◆ **TASK DESCRIPTION**
Reproduce every line of the data below word for word, leaving the pictures out of your answer.

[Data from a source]

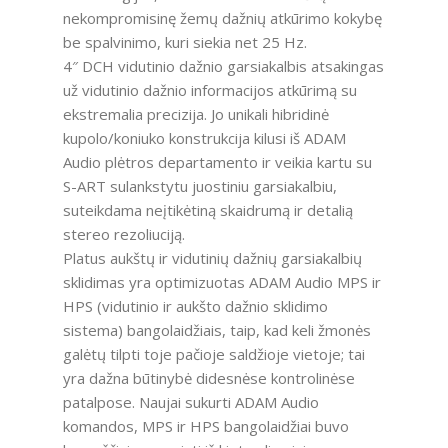
nekompromisinę žemų dažnių atkūrimo kokybę
be spalvinimo, kuri siekia net 25 Hz.
4″ DCH vidutinio dažnio garsiakalbis atsakingas
už vidutinio dažnio informacijos atkūrimą su
ekstremalia precizija. Jo unikali hibridinė
kupolo/koniuko konstrukcija kilusi iš ADAM
Audio plėtros departamento ir veikia kartu su
S-ART sulankstytu juostiniu garsiakalbiu,
suteikdama neįtikėtiną skaidrumą ir detalią
stereo rezoliuciją.
Platus aukštų ir vidutinių dažnių garsiakalbių
sklidimas yra optimizuotas ADAM Audio MPS ir
HPS (vidutinio ir aukšto dažnio sklidimo
sistema) bangolaidžiais, taip, kad keli žmonės
galėtų tilpti toje pačioje saldžioje vietoje; tai
yra dažna būtinybė didesnėse kontrolinėse
patalpose. Naujai sukurti ADAM Audio
komandos, MPS ir HPS bangolaidžiai buvo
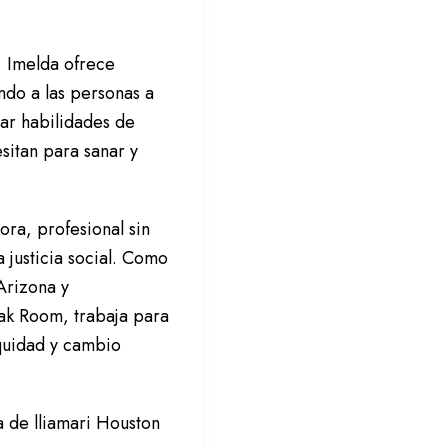
, Imelda ofrece
ndo a las personas a
lar habilidades de
sitan para sanar y
ora, profesional sin
justicia social. Como
Arizona y
ak Room, trabaja para
equidad y cambio
 de lliamari Houston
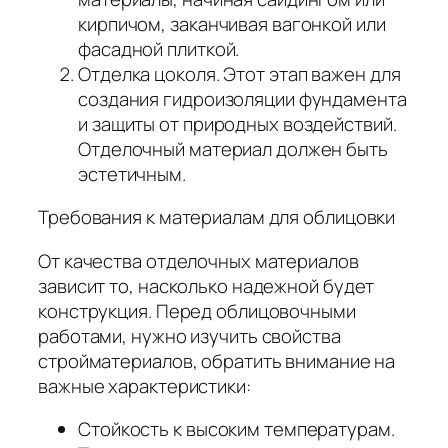
кирпичом, заканчивая вагонкой или
фасадной плиткой.
Отделка цоколя. Этот этап важен для
создания гидроизоляции фундамента
и защиты от природных воздействий.
Отделочный материал должен быть
эстетичным.
Требования к материалам для облицовки
От качества отделочных материалов
зависит то, насколько надежной будет
конструкция. Перед облицовочными
работами, нужно изучить свойства
стройматериалов, обратить внимание на
важные характеристики:
Стойкость к высоким температурам.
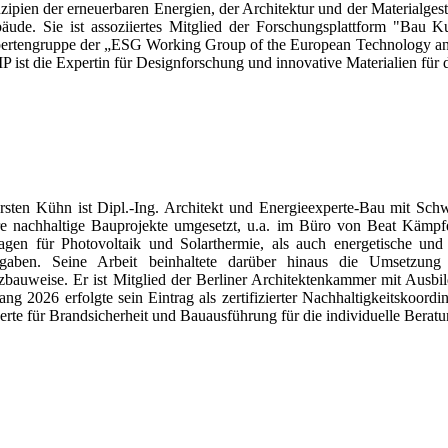
nzipien der erneuerbaren Energien, der Architektur und der Materialges
äude. Sie ist assoziiertes Mitglied der Forschungsplattform "Bau K
ertengruppe der „ESG Working Group of the European Technology and
P ist die Expertin für Designforschung und innovative Materialien für 
rsten Kühn ist Dipl.-Ing. Architekt und Energieexperte-Bau mit Sch
re nachhaltige Bauprojekte umgesetzt, u.a. im Büro von Beat Kämpfe
agen für Photovoltaik und Solarthermie, als auch energetische und
gaben. Seine Arbeit beinhaltete darüber hinaus die Umsetzung
zbauweise. Er ist Mitglied der Berliner Architektenkammer mit Aus
ng 2026 erfolgte sein Eintrag als zertifizierter Nachhaltigkeitskoord
rte für Brandsicherheit und Bauausführung für die individuelle Beratu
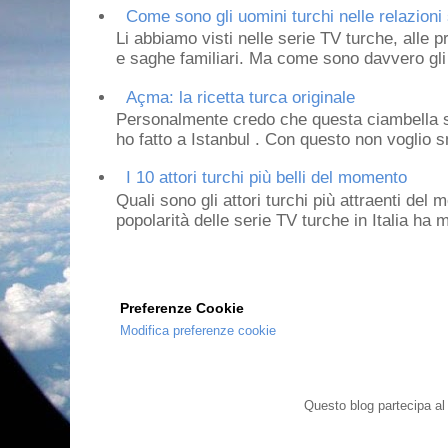
Come sono gli uomini turchi nelle relazioni 
Li abbiamo visti nelle serie TV turche, alle p
e saghe familiari. Ma come sono davvero gli 
Açma: la ricetta turca originale
Personalmente credo che questa ciambella si
ho fatto a Istanbul . Con questo non voglio sm
I 10 attori turchi più belli del momento
Quali sono gli attori turchi più attraenti de
popolarità delle serie TV turche in Italia ha 
Preferenze Cookie
Modifica preferenze cookie
Questo blog partecipa a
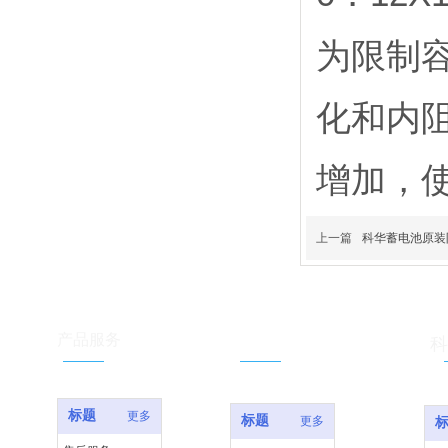
为限制
化和内
增加，
上一篇
科华蓄电池原装
服务支持
产品服务
科
标题
更多
标题
更多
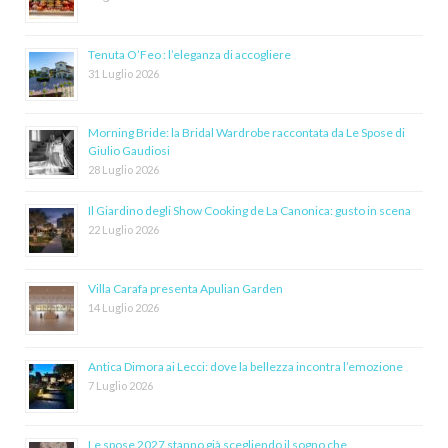
Tenuta O’Feo : l’eleganza di accogliere
31 Luglio 2026
Morning Bride: la Bridal Wardrobe raccontata da Le Spose di
Giulio Gaudiosi
28 Luglio 2026
Il Giardino degli Show Cooking de La Canonica: gusto in scena
22 Luglio 2026
Villa Carafa presenta Apulian Garden
14 Luglio 2026
Antica Dimora ai Lecci: dove la bellezza incontra l’emozione
7 Luglio 2026
Le spose 2027 stanno già scegliendo il sogno che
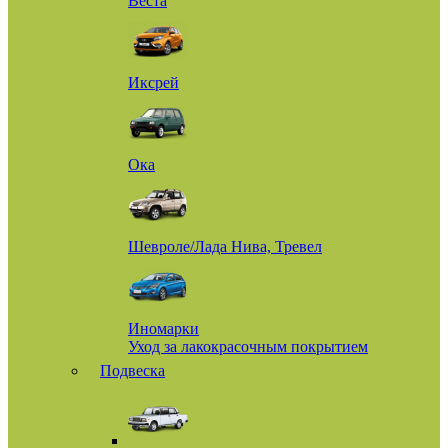
Веста
Иксрей
Ока
Шевроле/Лада Нива, Тревел
Иномарки
Уход за лакокрасочным покрытием
Подвеска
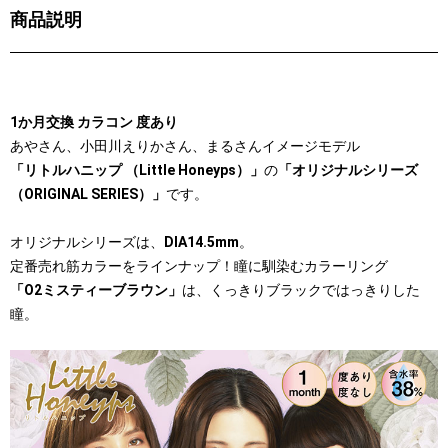
商品説明
1か月交換 カラコン 度あり
あやさん、小田川えりかさん、まるさんイメージモデル
「リトルハニップ （Little Honeyps）」
の
「オリジナルシリーズ
（ORIGINAL SERIES）」
です。
オリジナルシリーズは、
DIA14.5mm
。
定番売れ筋カラーをラインナップ！瞳に馴染むカラーリング
「O2ミスティーブラウン」
は、くっきりブラックではっきりした
瞳。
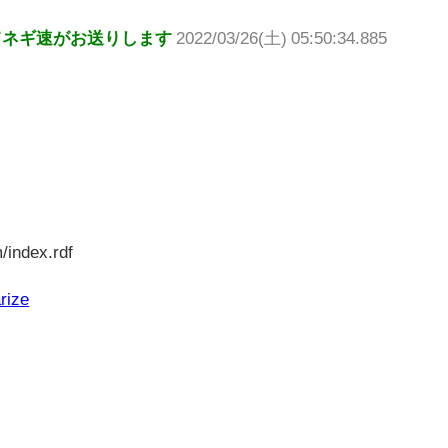
てネギ速がお送りします
2022/03/26(土) 05:50:34.885
/index.rdf
rize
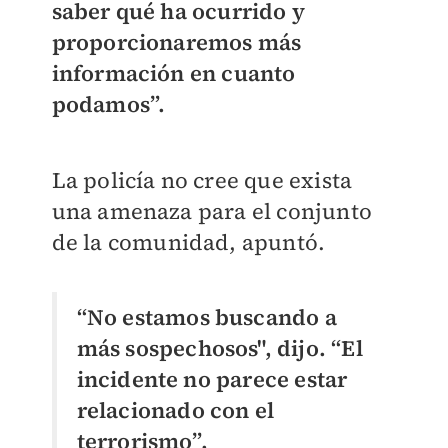
saber qué ha ocurrido y
proporcionaremos más
información en cuanto
podamos”.
La policía no cree que exista
una amenaza para el conjunto
de la comunidad, apuntó.
“No estamos buscando a
más sospechosos", dijo. “El
incidente no parece estar
relacionado con el
terrorismo”.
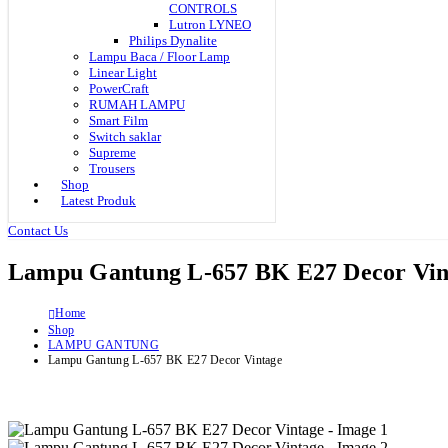
CONTROLS
Lutron LYNEO
Philips Dynalite
Lampu Baca / Floor Lamp
Linear Light
PowerCraft
RUMAH LAMPU
Smart Film
Switch saklar
Supreme
Trousers
Shop
Latest Produk
Contact Us
Lampu Gantung L-657 BK E27 Decor Vin
Home
Shop
LAMPU GANTUNG
Lampu Gantung L-657 BK E27 Decor Vintage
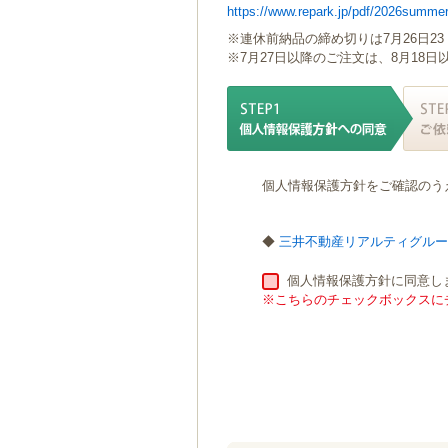
https://www.repark.jp/pdf/2026summer
ゲ
ー
※連休前納品の締め切りは7月26日23
シ
※7月27日以降のご注文は、8月18
ョ
ン
へ
移
動
し
個人情報保護方針をご確認のう
ま
す
本
◆
三井不動産リアルティグル
文
へ
個人情報保護方針に同意し
移
※こちらのチェックボックスにチ
動
し
ま
す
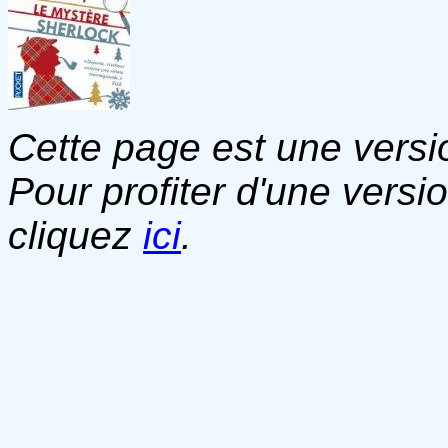
Cette page est une versio
Pour profiter d'une versi
cliquez
ici
.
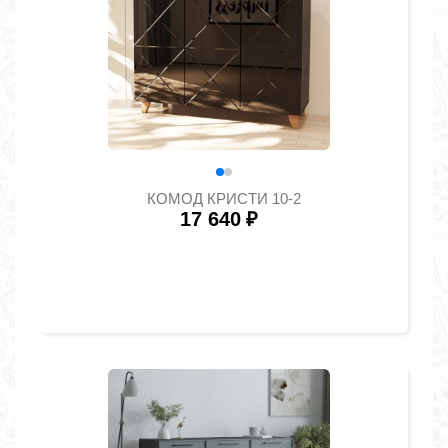
КОМОД КРИСТИ 10-2
17 640
₽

◆ **THE COMPLETED TASK**
nekompromisinę žemų dažnių atkūrimo kokybę
be spalvinimo, kuri siekia net 25 Hz.
4″ DCH vidutinio dažnio garsiakalbis atsakingas
už vidutinio dažnio informacijos atkūrimą su
ekstremalia precizija. Jo unikali hibridinė
kupolo/koniuko konstrukcija kilusi iš ADAM
Audio plėtros departamento ir veikia kartu su
S-ART sulankstytu juostiniu garsiakalbiu,
suteikdama neįtikėtiną skaidrumą ir detalią
stereo rezoliuciją.
Platus aukštų ir vidutinių dažnių garsiakalbių
sklidimas yra optimizuotas ADAM Audio MPS ir
HPS (vidutinio ir aukšto dažnio sklidimo
sistema) bangolaidžiais, taip, kad keli žmonės
galėtų tilpti toje pačioje saldžioje vietoje; tai
yra dažna būtinybė didesnėse kontrolinėse
patalpose. Naujai sukurti ADAM Audio
komandos, MPS ir HPS bangolaidžiai buvo
, Imelda ofrece
ndo a las personas a
lar habilidades de
sitan para sanar y
ora, profesional sin
justicia social. Como
Arizona y
ak Room, trabaja para
equidad y cambio
 de lliamari Houston
кирпичом, заканчивая вагонкой или
фасадной плиткой.
Отделка цоколя. Этот этап важен для
создания гидроизоляции фундамента
и защиты от природных воздействий.
Отделочный материал должен быть
эстетичным.
Требования к материалам для облицовки
От качества отделочных материалов
зависит то, насколько надежной будет
конструкция. Перед облицовочными
работами, нужно изучить свойства
стройматериалов, обратить внимание на
важные характеристики:
Стойкость к высоким температурам.
nzipien der erneuerbaren Energien, der Architektur und der Materialges
äude. Sie ist assoziiertes Mitglied der Forschungsplattform "Bau K
ertengruppe der „ESG Working Group of the European Technology and
P ist die Expertin für Designforschung und innovative Materialien für 
rsten Kühn ist Dipl.-Ing. Architekt und Energieexperte-Bau mit Sch
re nachhaltige Bauprojekte umgesetzt, u.a. im Büro von Beat Kämpfe
agen für Photovoltaik und Solarthermie, als auch energetische und
gaben. Seine Arbeit beinhaltete darüber hinaus die Umsetzung
zbauweise. Er ist Mitglied der Berliner Architektenkammer mit Aus
ng 2026 erfolgte sein Eintrag als zertifizierter Nachhaltigkeitskoord
rte für Brandsicherheit und Bauausführung für die individuelle Beratu
Come sono gli uomini turchi nelle relazioni 
Li abbiamo visti nelle serie TV turche, alle p
e saghe familiari. Ma come sono davvero gli 
Açma: la ricetta turca originale
Personalmente credo che questa ciambella si
ho fatto a Istanbul . Con questo non voglio sm
I 10 attori turchi più belli del momento
Quali sono gli attori turchi più attraenti de
popolarità delle serie TV turche in Italia ha 
Preferenze Cookie
Modifica preferenze cookie
Questo blog partecipa a
为限制
化和内
增加，
上一篇
科华蓄电池原装
服务支持
产品服务
科
标题
更多
标题
更多
Tenuta O’Feo : l’eleganza di accogliere
31 Luglio 2026
Morning Bride: la Bridal Wardrobe raccontata da Le Spose di
Giulio Gaudiosi
28 Luglio 2026
Il Giardino degli Show Cooking de La Canonica: gusto in scena
22 Luglio 2026
Villa Carafa presenta Apulian Garden
14 Luglio 2026
Antica Dimora ai Lecci: dove la bellezza incontra l’emozione
7 Luglio 2026
Le spose 2027 stanno già scegliendo il sogno che
Веста
Иксрей
Ока
Шевроле/Лада Нива, Тревел
Иномарки
Уход за лакокрасочным покрытием
Подвеска
商品説明
1か月交換 カラコン 度あり
あやさん、小田川えりかさん、まるさんイメージモデル
「リトルハニップ （Little Honeyps）」
の
「オリジナルシリーズ
（ORIGINAL SERIES）」
です。
オリジナルシリーズは、
DIA14.5mm
。
定番売れ筋カラーをラインナップ！瞳に馴染むカラーリング
「O2ミスティーブラウン」
は、くっきりブラックではっきりした
瞳。
てネギ速がお送りします
2022/03/26(土) 05:50:34.885
/index.rdf
rize
saber qué ha ocurrido y
proporcionaremos más
información en cuanto
podamos”.
La policía no cree que exista
una amenaza para el conjunto
de la comunidad, apuntó.
“No estamos buscando a
más sospechosos", dijo. “El
incidente no parece estar
relacionado con el
terrorismo”.
CONTROLS
Lutron LYNEO
Philips Dynalite
Lampu Baca / Floor Lamp
Linear Light
PowerCraft
RUMAH LAMPU
Smart Film
Switch saklar
Supreme
Trousers
Shop
Latest Produk
Contact Us
Lampu Gantung L-657 BK E27 Decor Vin
Home
Shop
LAMPU GANTUNG
Lampu Gantung L-657 BK E27 Decor Vintage
https://www.repark.jp/pdf/2026summer
ゲ
ー
※連休前納品の締め切りは7月26日23
シ
※7月27日以降のご注文は、8月18
ョ
ン
へ
移
動
し
個人情報保護方針をご確認のう
ま
す
本
◆
三井不動産リアルティグル
文
へ
個人情報保護方針に同意し
移
※こちらのチェックボックスにチ
動
し
ま
す
Cette page est une versio
Pour profiter d'une versi
cliquez
ici
.
КОМОД КРИСТИ 10-2
17 640
₽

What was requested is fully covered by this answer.